Pivoting again to the growth of Chinese indigenous aircraft, Udvar Hazy said the biggest barrier is customer support coupled with potential trade issues. He noted if trade disputes precluded the delivery of the Leap Engine already slated for the C919, other engines are available so it would go forward.
“In the last 20 years, China has made a very dedicated commitment to the development of its aerospace industry with a lot of investment – more than any other country on the face of the earth,” he said. “But to build and train professional pilots and engineers is another issue. It’s one thing to build and certify to western standards but to support customers outside the home market is a challenge no one has conquered outside Airbus, Boeing, Embraer and Bombardier. As long as airlines have government ownership, those airlines will be required to take a certain percentage of the C919 and to a lesser extent the ARJ 21. In future it will depend on the production capability that still is a small percentage – maybe 10% – of the overall demand in China. We do not see it dominating so the 737 and the A320 will continue to have a strong presence in the Chinese market.”
Airlines will not be able to shrink to profitability regardless of whether or not they are undergoing the equivalent of Chapter 11.

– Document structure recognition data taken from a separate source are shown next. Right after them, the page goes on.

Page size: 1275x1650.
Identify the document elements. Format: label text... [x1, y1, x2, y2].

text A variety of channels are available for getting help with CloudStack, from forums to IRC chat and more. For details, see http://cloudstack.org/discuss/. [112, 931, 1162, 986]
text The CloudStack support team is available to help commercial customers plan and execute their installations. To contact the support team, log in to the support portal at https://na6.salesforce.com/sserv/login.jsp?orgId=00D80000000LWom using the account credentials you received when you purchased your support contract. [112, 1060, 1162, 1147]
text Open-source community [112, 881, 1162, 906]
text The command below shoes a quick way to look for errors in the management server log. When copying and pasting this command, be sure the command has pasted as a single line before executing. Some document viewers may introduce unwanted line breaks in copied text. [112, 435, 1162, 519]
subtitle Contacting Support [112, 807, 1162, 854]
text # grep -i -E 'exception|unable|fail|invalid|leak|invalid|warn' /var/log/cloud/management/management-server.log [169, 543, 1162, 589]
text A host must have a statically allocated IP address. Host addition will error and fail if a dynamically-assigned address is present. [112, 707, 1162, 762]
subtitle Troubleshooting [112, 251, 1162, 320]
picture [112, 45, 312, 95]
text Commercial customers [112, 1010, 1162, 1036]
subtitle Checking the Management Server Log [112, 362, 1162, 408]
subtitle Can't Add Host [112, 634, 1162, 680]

“Chapter 11 allows them to regauge their fleet, re-size the airline and re-examine their networks,” he said. “In every case, airlines will be smaller but once they clean up the attic they will have a better base to grow. Those airlines are already talking about new deliveries in 2023 or 2025 that would replace older, obsolete aircraft. While they were rejiggering their companies, they were asking where they go after Chapter 11, what will the network look like. The answers will dictate the airplanes they will need. They are looking beyond the cloud to emerge as a stronger, fitter company and how Air Lease can help them get there.”
Asked whether he was optimistic about the future industry, Udvar Hazy concluded by saying the last 50 years have changed the rules and predicted that would continue. “The world needs airlines and needs mobility. The airline business, coupled with technology, will mean changes and we will have to adapt. There is now a lot of awareness of what a pandemic can do but the industry will emerge strong, better understood and more appreciated for its role in the world.”